Christin Heldermann hatte ihren Studienplatz schon viele Monate vor dem Abitur. Im Dezember schickte ihr die Fachhochschule im niederländischen Emmen die Zusage für den Bachelor International Management and Languages. Im Mai bestand sie in Deutschland erst die letzte Abiturprüfung. «Der Studiengang war genau das, was ich wollte», erinnert sie sich. Während ihre Mitschüler noch bangten, ob es mit einem Studienplatz in Deutschland klappt, plante sie bereits den Umzug in die Kleinstadt südlich von Groningen.

Christin Heldermanns Weg an eine ausländische Uni war komplikationslos - davon können viele Abiturienten zurzeit in Deutschland nur träumen. Aufgrund des doppelten Abiturjahrgangs unter anderem in Nordrhein-Westfalen rechnen viele Hochschulen im Wintersemester 2013/2014 erneut mit einem Studenten-Ansturm. In beliebten Fächern wie Medizin oder Psychologie bekommen viele Abiturienten, die kein Spitzen-Abi haben, derzeit keinen Platz. Mancher kommt nun auf die Idee, den Studentenansturm in Deutschland zu umgehen - und den Bachelor komplett im Ausland zu machen.
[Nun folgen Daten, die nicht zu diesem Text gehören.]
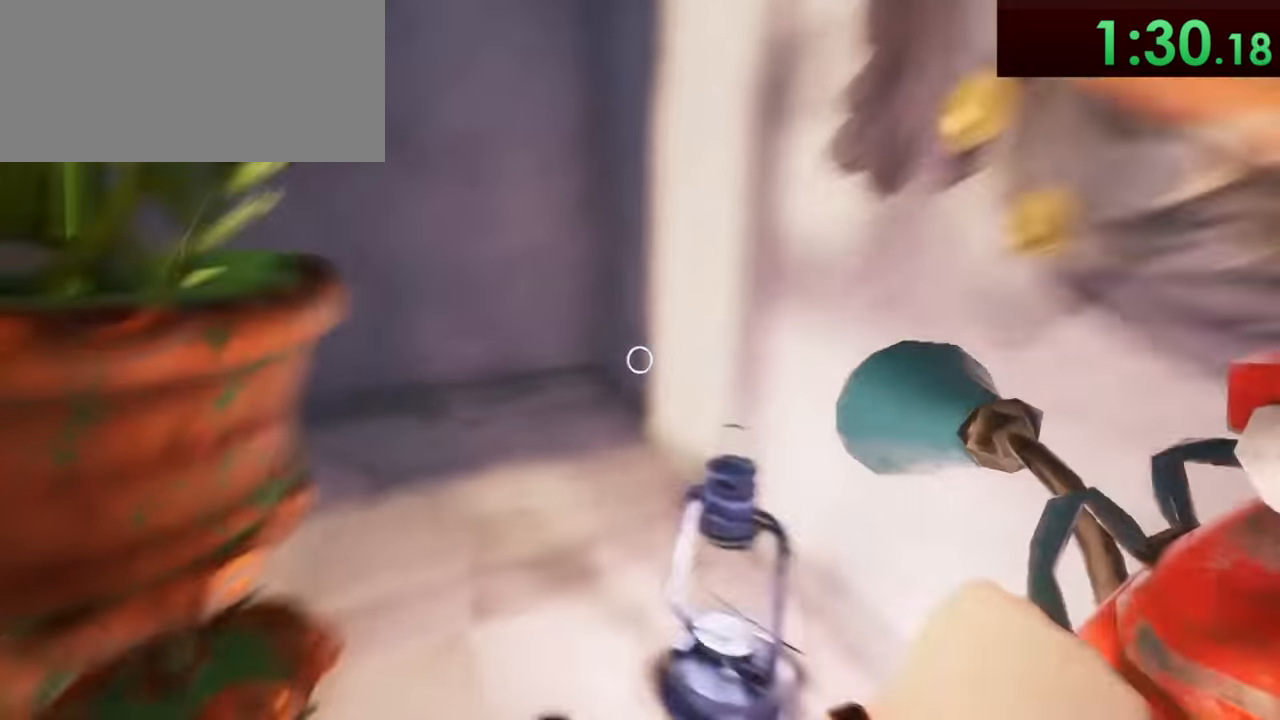
{"keys": ["d", "space"], "mouse": [], "events": [[133, "w", "up"], [200, "space", "down"], [400, "space", "up"], [500, "space", "down"]]}
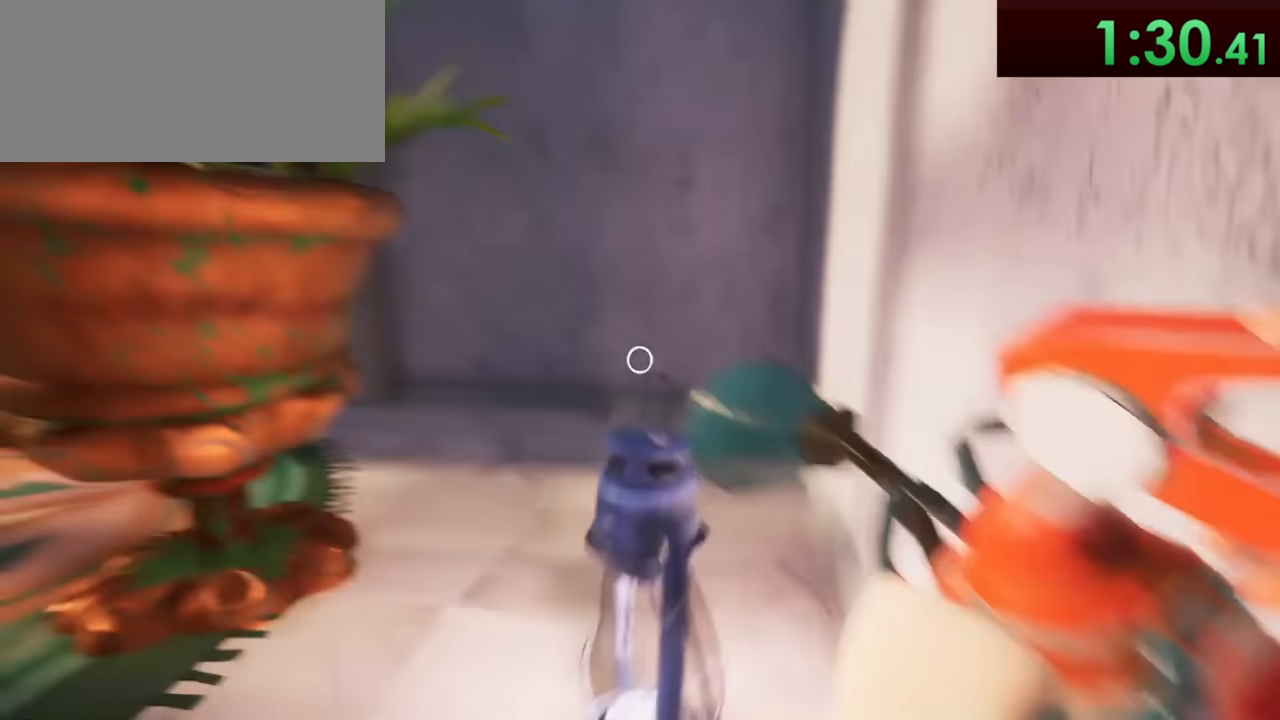
{"keys": ["d"], "mouse": ["left"], "events": [[200, "space", "up"], [267, "space", "down"], [317, "mouse_left", "down"], [467, "space", "up"]]}
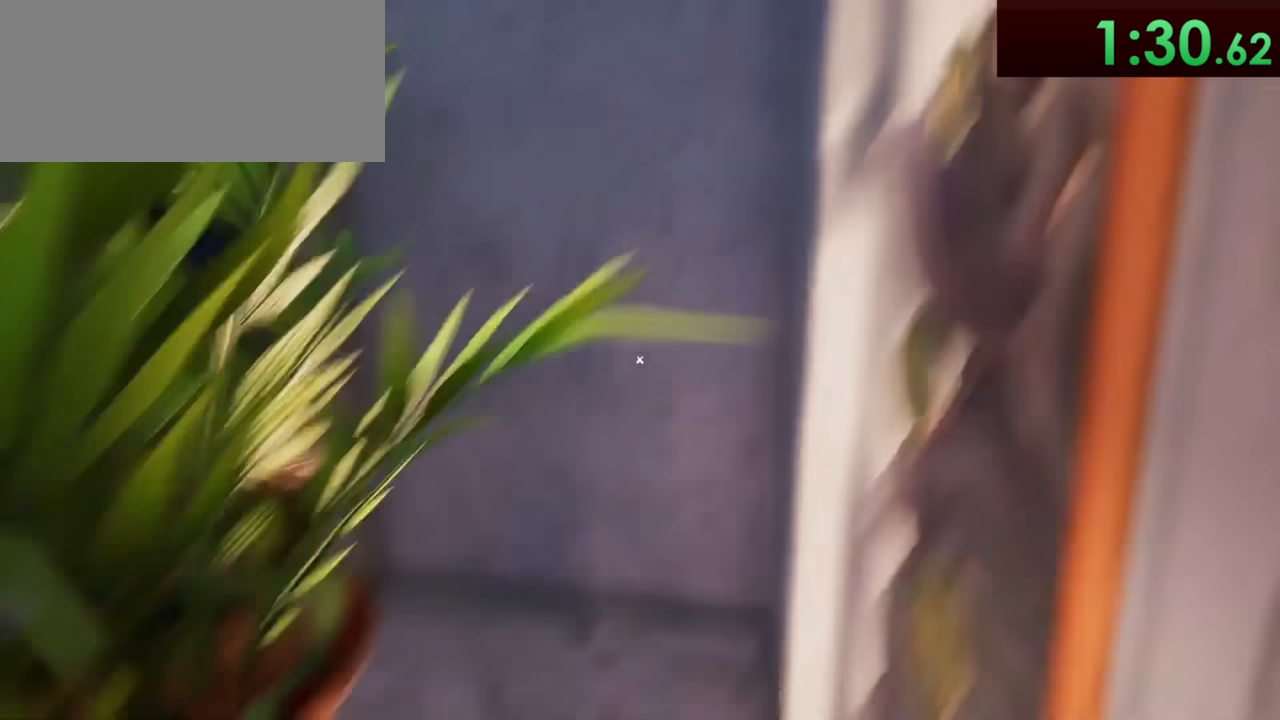
{"keys": ["d", "shift", "w"], "mouse": ["left"], "events": [[267, "shift", "down"], [384, "w", "down"]]}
«Wie viele Abiturienten das machen, wissen wir nicht genau», erklärt Udo Kleinegees vom Statistischen Bundesamt. Bekannt ist nur die Zahl der deutschen Studierenden aus rund 30 Ländern. Danach gibt es zur Zeit circa 58 700 Deutsche im Ausland, die dort einen Bachelor anstreben. Allein im Zeitraum 2010 bis 2011 haben rund 11 100 Deutsche im Ausland den Bachelor abgeschlossen. «Und in der Tendenz werden es in den letzten zwei bis drei Jahren immer mehr.» Machten in den Niederlanden von 2008 bis 2009 insgesamt 3083 Deutsche einen Bachelor, waren es von 2010 bis 2011 schon 4368. Die beliebtesten Länder für einen Bachelor im Ausland sind laut der Statistik die Niederlande, Österreich, Großbritannien und die Schweiz.
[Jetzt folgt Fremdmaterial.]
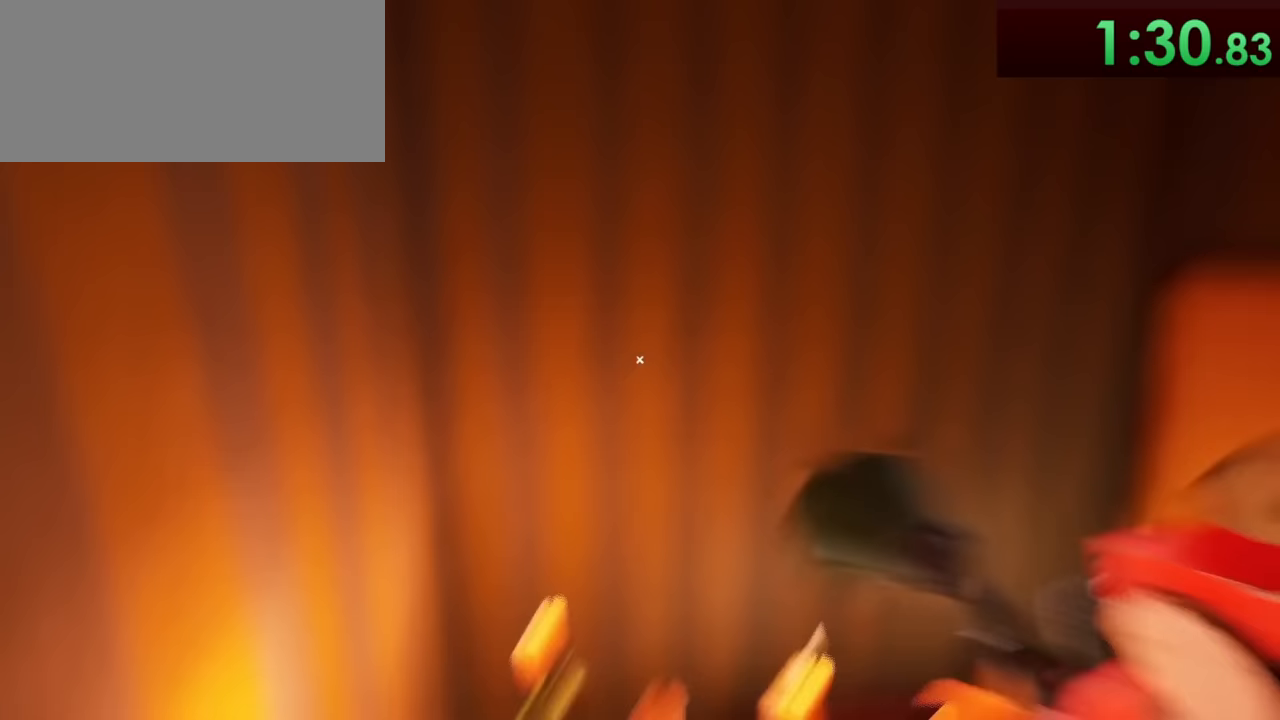
{"keys": ["shift", "w"], "mouse": [], "events": [[33, "mouse_left", "up"], [484, "d", "up"]]}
Der Weg an die niederländische Uni war für Christin Heldermann leicht. Auf die Idee kam sie, als Vertreter der Fachhochschule (FH) in ihrer Schule in Sögel im Emsland einen Vortrag hielten. Auch sonst war die holländische FH auf deutsche Bewerber gut vorbereitet. Im Studentensekretariat gab es etwa eine extra Abteilung für deutsche Bewerber.
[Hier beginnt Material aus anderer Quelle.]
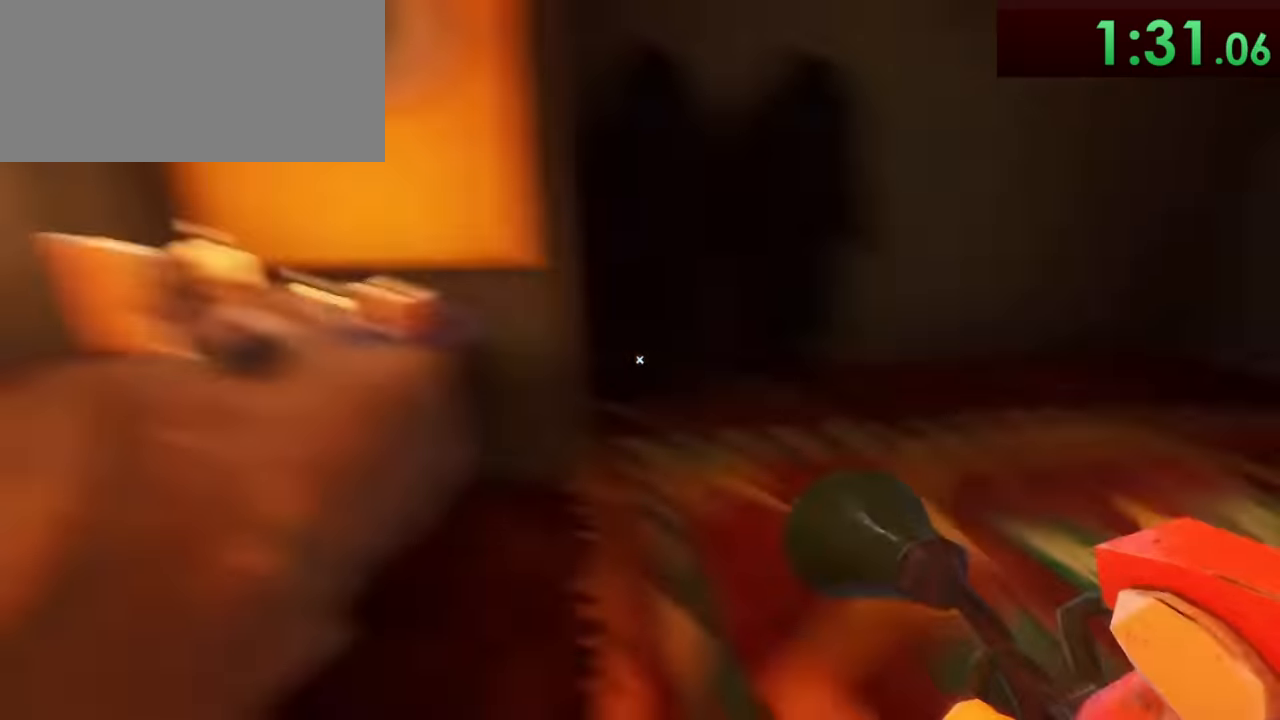
{"keys": ["a", "shift", "w"], "mouse": [], "events": [[301, "a", "down"]]}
Die Laufbahnberaterin Julia Funke warnt trotzdem davor, den organisatorischen Aufwand zu unterschätzen. Seit vielen Jahren berät sie Abiturienten zu Themen wie Studienwahl und Karriereplanung. Mit einem Studium komplett im Ausland hat sie durchwachsene Erfahrungen gemacht. Es gebe zwar vereinzelt ausländische Universitäten, die Deutschen eine Bewerbung relativ problemlos ermöglichen.

Dazu gehören etwa ausländische Unis in der Nähe der deutschen Grenze, sowie Ausnahmen wie die Semmelweis-Universität in Budapest. In der Regel sei der bürokratische Aufwand aber hoch. Zum Beispiel müssen Zeugnisse übersetzt und Motivationsschreiben von Lehrern erstellt werden. Das gelte vor allem für Länder außerhalb der Europäischen Union. Mindestens ein Jahr Planung sei in der Regel erforderlich.

Außerdem sei ein Auslandsstudium nicht in jedem Fach zu empfehlen. In Jura, den Lehramtsfächern, Medizin oder Pharmazie sollten Abiturienten sich den Schritt ins Ausland gut überlegen. Das gilt zumindest dann, wenn die Studenten nach dem Abi wieder in Deutschland arbeiten wollen. Häufig sei ein deutsches Staatsexamen Pflicht. Bewerber sollten sich hier vorher genau erkundigen, ob der ausländische Abschluss in Deutschland anerkannt ist. Weniger Probleme dürften Studenten dagegen in den Naturwissenschaften oder in den Wirtschaftswissenschaften haben.

Ob ein Auslandsstudium eine gute Idee ist, hänge schließlich auch davon ab, was für eine Karriere Abiturienten vorschwebt. Wer später in einer internationalen Organisation oder einem global agierenden Unternehmen arbeiten will, kann vom Studium komplett im Ausland profitieren. Bei deutschen Mittelständlern hätten es Jugendliche jedoch häufig schwer. «Viele Unternehmer könnten den ausländischen Abschluss nicht richtig einschätzen und fragten sich: "Hat der, was er braucht?"», sagt Funke.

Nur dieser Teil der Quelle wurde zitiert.